• EXERCISE AIM
In the records below, which lines include "priority"? Copy them.
━━━ SUPPLIED RECORDS
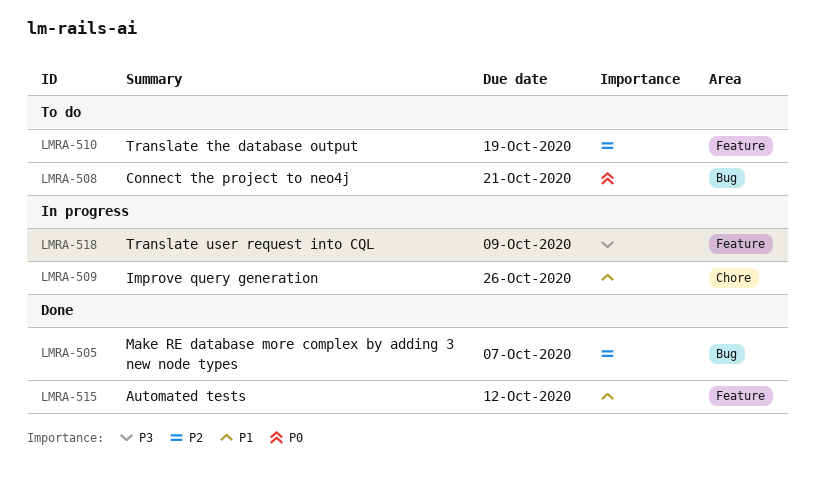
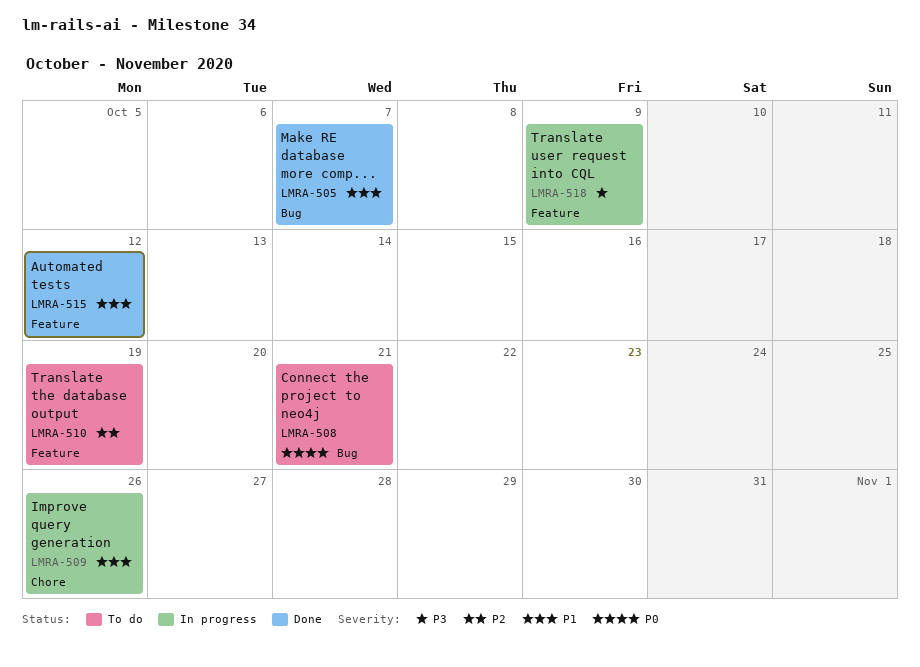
LMRA-505, priority: P2 -> P1

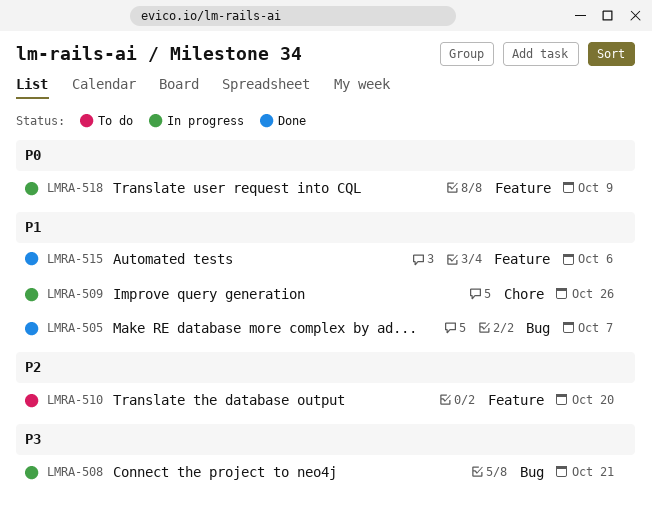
LMRA-508, status: To do -> In progress
LMRA-508, priority: P0 -> P3
LMRA-510, due: Oct 19 -> Oct 20
LMRA-515, due: Oct 12 -> Oct 6
LMRA-518, priority: P3 -> P0

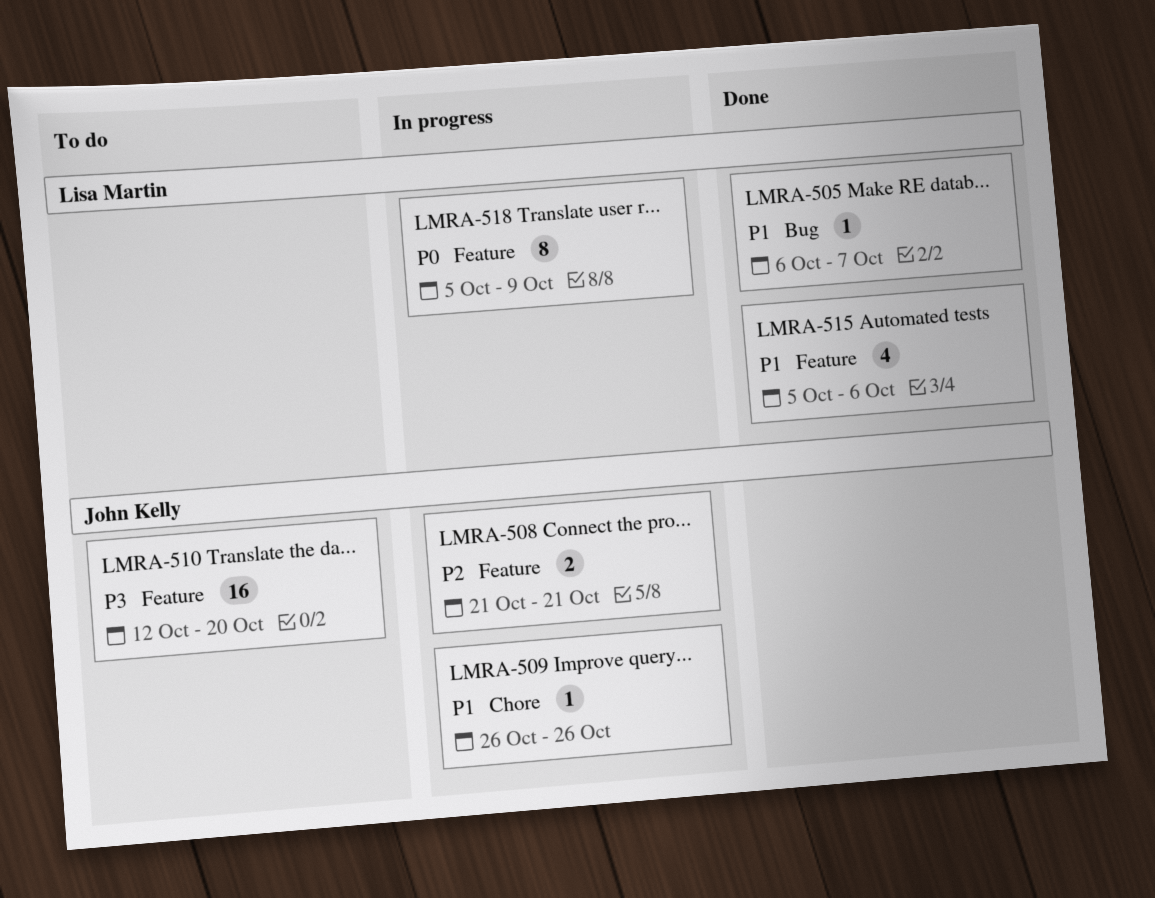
LMRA-508, priority: P3 -> P2
LMRA-508, label: Bug -> Feature
LMRA-510, priority: P2 -> P3

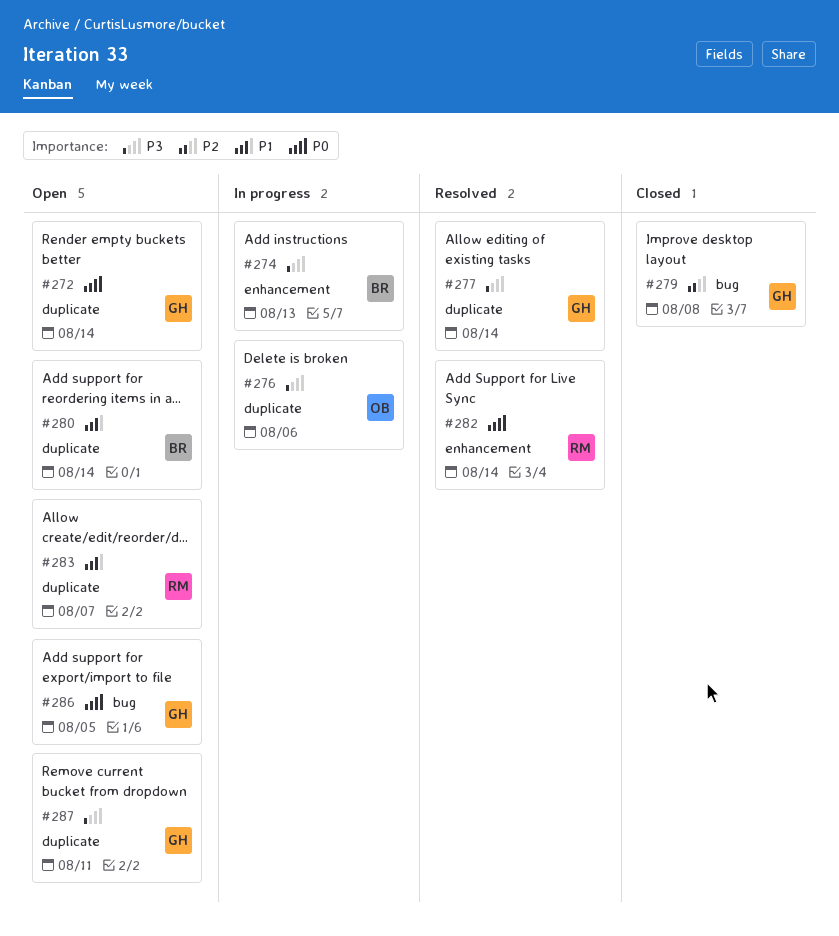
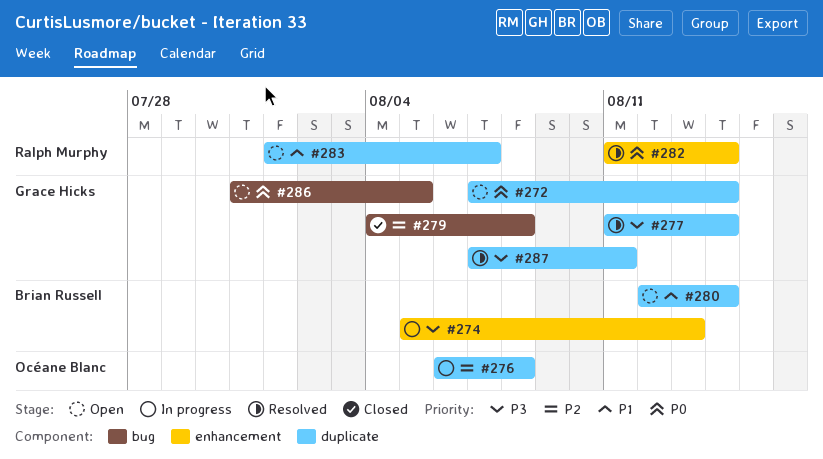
#276, priority: P3 -> P2
#276, due: Aug 6 -> Aug 8
#287, status: Open -> Resolved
━━━━━━
• RESPONSE TO THIS TASK
LMRA-505, priority: P2 -> P1
LMRA-508, priority: P0 -> P3
LMRA-518, priority: P3 -> P0
LMRA-508, priority: P3 -> P2
LMRA-510, priority: P2 -> P3
#276, priority: P3 -> P2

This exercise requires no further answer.